From parliamentarians, think tanks, and NGOs, the reports on combating Canadian poverty keep on coming. “Eh, what do you mean, poverty in Canada?”

1. The poverty of the homeless, who number as many as 300,000 – about one in 110 of us.
2. The poverty of the millions of working poor whose insufficient earnings do not meet ends. (They, too, are often among the homeless.)
3. The poverty of the young, whose setbacks put them at a disadvantage from the get-go, while costing us all a bundle. (A 2008 study pegged the cost of child poverty in the U.S. at $500 billion USD per year: pro-rating to Canada, our cost may be $50 billion CDN or more, or about 3 per cent of GDP.)
4. And poverty of Aboriginals, recent immigrants, persons with disabilities … the story runs deep.

The latest report is from The Conference Board of Canada. In its 2009 edition of “How Canada Performs: A Report Card on Canada,” the board gives Canada a “D” for the poverty rate (12 per cent) among working-age adults. It also issues a “C” for our record on child poverty, income inequality (poverty’s ugly step-parent), and the pay equity gap (21 per cent) between women and men.

Indeed, in a ranking of 17 peer countries, the board placed Canada 13th for its child poverty rate in the mid-2000s (15.1 per cent, up from 12.8 per cent 10 years earlier), and 15th for its poverty rate among working-age adults (12.2 per cent, up from 9.4 per cent). We fare better with an “A” grade for our elderly poverty rate (5.9 per cent). But even here is trouble – in the mid-1990s it was almost half that, just 2.9 per cent.

Which raises the question: What does Canada need to do differently to progress on this issue?

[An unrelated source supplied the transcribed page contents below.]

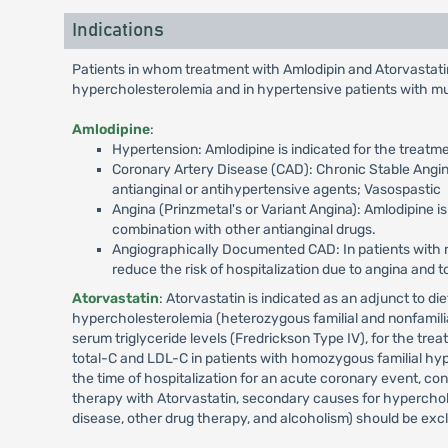
Indications
Patients in whom treatment with Amlodipin and Atorvastatin 
hypercholesterolemia and in hypertensive patients with multi
Amlodipine
:
Hypertension: Amlodipine is indicated for the treatm
Coronary Artery Disease (CAD): Chronic Stable Angina
antianginal or antihypertensive agents; Vasospastic
Angina (Prinzmetal's or Variant Angina): Amlodipine 
combination with other antianginal drugs.
Angiographically Documented CAD: In patients with r
reduce the risk of hospitalization due to angina and 
Atorvastatin
: Atorvastatin is indicated as an adjunct to di
hypercholesterolemia (heterozygous familial and nonfamilial
serum triglyceride levels (Fredrickson Type IV), for the tr
total-C and LDL-C in patients with homozygous familial hype
the time of hospitalization for an acute coronary event, cons
therapy with Atorvastatin, secondary causes for hyperchole
disease, other drug therapy, and alcoholism) should be excl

The Conference Board points to solutions often touted – “make work pay” and greater investment in education, child care, and flexible employment for parents. These are urgent, but alone, and even in combination, are insufficient. For there are at least two prerequisites to meaningful Canada-wide progress on poverty – and both are presently lacking.

First is for the exercise of visionary, vigorous federal leadership. Through its policy-making and income redistribution powers, the federal government is a critical combatant of poverty. Precisely because of the federal introduction of income security programs for seniors, the poverty rate for the aged is admirably low.

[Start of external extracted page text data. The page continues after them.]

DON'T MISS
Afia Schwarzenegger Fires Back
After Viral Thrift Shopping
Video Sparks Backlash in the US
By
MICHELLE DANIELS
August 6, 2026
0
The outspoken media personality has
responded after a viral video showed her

But rather than seize the day for stepped-up leadership on this issue, the Conservative government rejects a strong federal role. In June, it rejected a UN Human Rights Council recommendation for Canada to have a national poverty elimination strategy, falsely claiming that “provinces and territories have jurisdiction in this area of social policy.” In fact, the feds own, control, administer, or fund 75 to 80 per cent of all income security programs in the land and, as well, have a major hand in housing, health, post-secondary, and other relevant programs. Indeed, according to an OECD report, were it not for government cash transfers and tax credits for low-income earners, Canada’s poverty rate in the mid-2000s would have been 23 per cent rather than 12 per cent.

The second prerequisite for lasting success is to place human rights at the centre of anti-poverty action.

Too often, the call for action is based on charity, not justice. “Help for the vulnerable,” we hear.

But embracing poverty as a matter of human rights – what Louise Arbour calls “an international consensus on the minimum conditions for a life of dignity” – changes the frame. She argues that giving economic, social, and cultural rights, as articulated within the Universal Declaration of Human Rights (UDHR) and related agreements, the force of law – the status of constitutional entitlement – would promote the “freedom from want” to which millions of Canadians aspire, while capturing the “immense opportunity to affirm our fundamental Canadian values” such as fairness and equality.

The tide is turning towards the rights-based approach to poverty. As one marker, Amnesty International recently launched its worldwide Demand Dignity campaign with the observation that “whatever plan is pursued, whatever projects are prioritized, whatever aid package is agreed, no solution to poverty without human rights at its core will have any long-term impact. … Governments must create the conditions that allow people living in poverty to claim their human rights, to empower themselves, so that they can be masters, and not victims, of their destiny.”